* [Rows from a dataset]
-- Begin --

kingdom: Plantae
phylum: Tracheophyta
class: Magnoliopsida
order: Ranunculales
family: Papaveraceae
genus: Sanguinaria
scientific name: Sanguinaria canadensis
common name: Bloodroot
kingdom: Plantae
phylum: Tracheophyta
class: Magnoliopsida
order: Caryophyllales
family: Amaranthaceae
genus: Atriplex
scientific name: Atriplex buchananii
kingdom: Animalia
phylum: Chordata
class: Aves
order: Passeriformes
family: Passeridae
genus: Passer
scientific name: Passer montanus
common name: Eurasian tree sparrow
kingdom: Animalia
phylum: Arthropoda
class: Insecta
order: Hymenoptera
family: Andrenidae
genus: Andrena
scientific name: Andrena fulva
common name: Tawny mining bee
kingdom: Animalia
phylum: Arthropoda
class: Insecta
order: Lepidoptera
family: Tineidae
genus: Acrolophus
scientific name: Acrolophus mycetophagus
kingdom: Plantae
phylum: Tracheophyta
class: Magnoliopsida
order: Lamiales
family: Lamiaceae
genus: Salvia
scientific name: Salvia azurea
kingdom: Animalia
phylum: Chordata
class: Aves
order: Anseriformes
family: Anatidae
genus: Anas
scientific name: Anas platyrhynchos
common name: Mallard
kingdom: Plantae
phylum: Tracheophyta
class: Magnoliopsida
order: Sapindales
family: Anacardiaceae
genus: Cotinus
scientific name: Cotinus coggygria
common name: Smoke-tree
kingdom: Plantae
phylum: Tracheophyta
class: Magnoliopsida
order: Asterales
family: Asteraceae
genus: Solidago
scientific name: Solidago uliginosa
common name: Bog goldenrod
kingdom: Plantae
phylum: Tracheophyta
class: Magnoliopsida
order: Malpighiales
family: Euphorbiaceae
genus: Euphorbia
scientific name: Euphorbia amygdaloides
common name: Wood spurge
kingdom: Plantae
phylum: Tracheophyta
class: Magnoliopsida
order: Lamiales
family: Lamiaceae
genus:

-- End --

* [WHAT YOU ARE ASKED TO DO]
Replace "scientific name" with "binomial name" in everything from the start of the rows down to the line containing "genus: Cotinus", and change nothing else.

* [EXPECTED ANSWER]
kingdom: Plantae
phylum: Tracheophyta
class: Magnoliopsida
order: Ranunculales
family: Papaveraceae
genus: Sanguinaria
binomial name: Sanguinaria canadensis
common name: Bloodroot
kingdom: Plantae
phylum: Tracheophyta
class: Magnoliopsida
order: Caryophyllales
family: Amaranthaceae
genus: Atriplex
binomial name: Atriplex buchananii
kingdom: Animalia
phylum: Chordata
class: Aves
order: Passeriformes
family: Passeridae
genus: Passer
binomial name: Passer montanus
common name: Eurasian tree sparrow
kingdom: Animalia
phylum: Arthropoda
class: Insecta
order: Hymenoptera
family: Andrenidae
genus: Andrena
binomial name: Andrena fulva
common name: Tawny mining bee
kingdom: Animalia
phylum: Arthropoda
class: Insecta
order: Lepidoptera
family: Tineidae
genus: Acrolophus
binomial name: Acrolophus mycetophagus
kingdom: Plantae
phylum: Tracheophyta
class: Magnoliopsida
order: Lamiales
family: Lamiaceae
genus: Salvia
binomial name: Salvia azurea
kingdom: Animalia
phylum: Chordata
class: Aves
order: Anseriformes
family: Anatidae
genus: Anas
binomial name: Anas platyrhynchos
common name: Mallard
kingdom: Plantae
phylum: Tracheophyta
class: Magnoliopsida
order: Sapindales
family: Anacardiaceae
genus: Cotinus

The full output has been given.